*** Supplied information ***

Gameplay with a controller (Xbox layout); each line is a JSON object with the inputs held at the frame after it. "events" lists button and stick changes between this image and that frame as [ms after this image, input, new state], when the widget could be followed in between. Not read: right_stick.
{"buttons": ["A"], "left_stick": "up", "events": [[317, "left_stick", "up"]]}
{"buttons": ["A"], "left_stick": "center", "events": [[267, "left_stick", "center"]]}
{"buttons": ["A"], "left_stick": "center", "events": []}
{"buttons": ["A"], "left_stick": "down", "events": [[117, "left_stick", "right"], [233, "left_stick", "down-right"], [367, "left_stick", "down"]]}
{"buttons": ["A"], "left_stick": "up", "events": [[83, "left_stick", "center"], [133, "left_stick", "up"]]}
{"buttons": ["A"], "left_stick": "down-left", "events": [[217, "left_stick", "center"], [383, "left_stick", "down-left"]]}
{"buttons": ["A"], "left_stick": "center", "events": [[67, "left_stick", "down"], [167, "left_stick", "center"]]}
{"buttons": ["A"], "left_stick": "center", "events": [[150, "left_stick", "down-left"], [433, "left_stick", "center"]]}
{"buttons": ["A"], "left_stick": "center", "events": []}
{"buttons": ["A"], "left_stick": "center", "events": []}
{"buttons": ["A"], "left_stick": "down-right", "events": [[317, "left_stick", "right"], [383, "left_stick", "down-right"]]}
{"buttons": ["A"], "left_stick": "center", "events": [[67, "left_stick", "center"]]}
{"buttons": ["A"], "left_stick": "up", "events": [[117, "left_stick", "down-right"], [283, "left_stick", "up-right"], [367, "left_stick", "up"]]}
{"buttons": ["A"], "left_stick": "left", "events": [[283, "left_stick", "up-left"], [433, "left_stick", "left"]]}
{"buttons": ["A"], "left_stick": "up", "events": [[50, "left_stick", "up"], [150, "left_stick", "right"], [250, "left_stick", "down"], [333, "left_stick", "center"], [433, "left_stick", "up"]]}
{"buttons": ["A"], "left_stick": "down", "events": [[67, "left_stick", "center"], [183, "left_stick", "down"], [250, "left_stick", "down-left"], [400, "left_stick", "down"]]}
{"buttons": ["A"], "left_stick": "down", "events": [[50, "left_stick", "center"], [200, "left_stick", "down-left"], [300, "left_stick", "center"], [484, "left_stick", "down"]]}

*** End of Supplied information ***

Repeat each record in full; every line must match exactly.

* **Solution to this exercise**:
Gameplay with a controller (Xbox layout); each line is a JSON object with the inputs held at the frame after it. "events" lists button and stick changes between this image and that frame as [ms after this image, input, new state], when the widget could be followed in between. Not read: right_stick.
{"buttons": ["A"], "left_stick": "up", "events": [[317, "left_stick", "up"]]}
{"buttons": ["A"], "left_stick": "center", "events": [[267, "left_stick", "center"]]}
{"buttons": ["A"], "left_stick": "center", "events": []}
{"buttons": ["A"], "left_stick": "down", "events": [[117, "left_stick", "right"], [233, "left_stick", "down-right"], [367, "left_stick", "down"]]}
{"buttons": ["A"], "left_stick": "up", "events": [[83, "left_stick", "center"], [133, "left_stick", "up"]]}
{"buttons": ["A"], "left_stick": "down-left", "events": [[217, "left_stick", "center"], [383, "left_stick", "down-left"]]}
{"buttons": ["A"], "left_stick": "center", "events": [[67, "left_stick", "down"], [167, "left_stick", "center"]]}
{"buttons": ["A"], "left_stick": "center", "events": [[150, "left_stick", "down-left"], [433, "left_stick", "center"]]}
{"buttons": ["A"], "left_stick": "center", "events": []}
{"buttons": ["A"], "left_stick": "center", "events": []}
{"buttons": ["A"], "left_stick": "down-right", "events": [[317, "left_stick", "right"], [383, "left_stick", "down-right"]]}
{"buttons": ["A"], "left_stick": "center", "events": [[67, "left_stick", "center"]]}
{"buttons": ["A"], "left_stick": "up", "events": [[117, "left_stick", "down-right"], [283, "left_stick", "up-right"], [367, "left_stick", "up"]]}
{"buttons": ["A"], "left_stick": "left", "events": [[283, "left_stick", "up-left"], [433, "left_stick", "left"]]}
{"buttons": ["A"], "left_stick": "up", "events": [[50, "left_stick", "up"], [150, "left_stick", "right"], [250, "left_stick", "down"], [333, "left_stick", "center"], [433, "left_stick", "up"]]}
{"buttons": ["A"], "left_stick": "down", "events": [[67, "left_stick", "center"], [183, "left_stick", "down"], [250, "left_stick", "down-left"], [400, "left_stick", "down"]]}
{"buttons": ["A"], "left_stick": "down", "events": [[50, "left_stick", "center"], [200, "left_stick", "down-left"], [300, "left_stick", "center"], [484, "left_stick", "down"]]}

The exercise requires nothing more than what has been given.